Recorded data:
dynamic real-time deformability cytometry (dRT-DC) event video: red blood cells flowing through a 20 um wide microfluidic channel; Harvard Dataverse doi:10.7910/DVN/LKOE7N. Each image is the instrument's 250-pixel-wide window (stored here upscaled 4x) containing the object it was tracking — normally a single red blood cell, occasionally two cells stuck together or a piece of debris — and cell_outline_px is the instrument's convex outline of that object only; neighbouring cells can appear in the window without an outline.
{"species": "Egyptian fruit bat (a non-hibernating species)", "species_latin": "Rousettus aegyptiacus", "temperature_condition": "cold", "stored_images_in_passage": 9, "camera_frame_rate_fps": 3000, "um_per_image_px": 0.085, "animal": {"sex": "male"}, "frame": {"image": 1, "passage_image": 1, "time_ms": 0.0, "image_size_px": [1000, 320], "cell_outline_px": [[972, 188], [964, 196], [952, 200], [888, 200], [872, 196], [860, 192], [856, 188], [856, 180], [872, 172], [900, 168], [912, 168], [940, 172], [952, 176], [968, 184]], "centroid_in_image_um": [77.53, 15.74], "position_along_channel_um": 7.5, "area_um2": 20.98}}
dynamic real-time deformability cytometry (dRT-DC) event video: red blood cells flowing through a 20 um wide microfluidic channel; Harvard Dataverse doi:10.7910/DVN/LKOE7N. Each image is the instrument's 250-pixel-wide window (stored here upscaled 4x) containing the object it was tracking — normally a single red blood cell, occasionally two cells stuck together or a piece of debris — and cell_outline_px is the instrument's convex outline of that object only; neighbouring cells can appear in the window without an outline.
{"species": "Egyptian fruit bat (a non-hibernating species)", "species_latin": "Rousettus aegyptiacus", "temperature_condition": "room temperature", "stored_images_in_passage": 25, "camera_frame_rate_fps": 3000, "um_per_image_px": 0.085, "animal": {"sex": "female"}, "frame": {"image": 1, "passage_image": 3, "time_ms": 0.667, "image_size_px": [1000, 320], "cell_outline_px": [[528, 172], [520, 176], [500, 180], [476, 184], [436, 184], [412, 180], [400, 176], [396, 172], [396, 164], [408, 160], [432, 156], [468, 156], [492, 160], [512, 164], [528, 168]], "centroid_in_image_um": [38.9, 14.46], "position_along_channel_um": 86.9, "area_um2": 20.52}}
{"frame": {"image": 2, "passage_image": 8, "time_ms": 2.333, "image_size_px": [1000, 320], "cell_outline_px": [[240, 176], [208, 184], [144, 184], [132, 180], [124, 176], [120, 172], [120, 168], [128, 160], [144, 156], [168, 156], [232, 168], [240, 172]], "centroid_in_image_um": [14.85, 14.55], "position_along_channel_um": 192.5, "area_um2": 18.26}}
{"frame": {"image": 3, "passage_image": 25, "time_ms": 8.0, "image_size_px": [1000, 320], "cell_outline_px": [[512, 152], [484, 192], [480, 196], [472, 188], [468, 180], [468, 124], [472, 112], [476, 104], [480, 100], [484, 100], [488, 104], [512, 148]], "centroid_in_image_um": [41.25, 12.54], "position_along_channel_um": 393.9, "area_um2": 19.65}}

- _Challenge_
Extract the complete data, matching each line exactly.

- _Finished task_
dynamic real-time deformability cytometry (dRT-DC) event video: red blood cells flowing through a 20 um wide microfluidic channel; Harvard Dataverse doi:10.7910/DVN/LKOE7N. Each image is the instrument's 250-pixel-wide window (stored here upscaled 4x) containing the object it was tracking — normally a single red blood cell, occasionally two cells stuck together or a piece of debris — and cell_outline_px is the instrument's convex outline of that object only; neighbouring cells can appear in the window without an outline.
{"species": "Egyptian fruit bat (a non-hibernating species)", "species_latin": "Rousettus aegyptiacus", "temperature_condition": "cold", "stored_images_in_passage": 9, "camera_frame_rate_fps": 3000, "um_per_image_px": 0.085, "animal": {"sex": "male"}, "frame": {"image": 1, "passage_image": 1, "time_ms": 0.0, "image_size_px": [1000, 320], "cell_outline_px": [[972, 188], [964, 196], [952, 200], [888, 200], [872, 196], [860, 192], [856, 188], [856, 180], [872, 172], [900, 168], [912, 168], [940, 172], [952, 176], [968, 184]], "centroid_in_image_um": [77.53, 15.74], "position_along_channel_um": 7.5, "area_um2": 20.98}}
dynamic real-time deformability cytometry (dRT-DC) event video: red blood cells flowing through a 20 um wide microfluidic channel; Harvard Dataverse doi:10.7910/DVN/LKOE7N. Each image is the instrument's 250-pixel-wide window (stored here upscaled 4x) containing the object it was tracking — normally a single red blood cell, occasionally two cells stuck together or a piece of debris — and cell_outline_px is the instrument's convex outline of that object only; neighbouring cells can appear in the window without an outline.
{"species": "Egyptian fruit bat (a non-hibernating species)", "species_latin": "Rousettus aegyptiacus", "temperature_condition": "room temperature", "stored_images_in_passage": 25, "camera_frame_rate_fps": 3000, "um_per_image_px": 0.085, "animal": {"sex": "female"}, "frame": {"image": 1, "passage_image": 3, "time_ms": 0.667, "image_size_px": [1000, 320], "cell_outline_px": [[528, 172], [520, 176], [500, 180], [476, 184], [436, 184], [412, 180], [400, 176], [396, 172], [396, 164], [408, 160], [432, 156], [468, 156], [492, 160], [512, 164], [528, 168]], "centroid_in_image_um": [38.9, 14.46], "position_along_channel_um": 86.9, "area_um2": 20.52}}
{"frame": {"image": 2, "passage_image": 8, "time_ms": 2.333, "image_size_px": [1000, 320], "cell_outline_px": [[240, 176], [208, 184], [144, 184], [132, 180], [124, 176], [120, 172], [120, 168], [128, 160], [144, 156], [168, 156], [232, 168], [240, 172]], "centroid_in_image_um": [14.85, 14.55], "position_along_channel_um": 192.5, "area_um2": 18.26}}
{"frame": {"image": 3, "passage_image": 25, "time_ms": 8.0, "image_size_px": [1000, 320], "cell_outline_px": [[512, 152], [484, 192], [480, 196], [472, 188], [468, 180], [468, 124], [472, 112], [476, 104], [480, 100], [484, 100], [488, 104], [512, 148]], "centroid_in_image_um": [41.25, 12.54], "position_along_channel_um": 393.9, "area_um2": 19.65}}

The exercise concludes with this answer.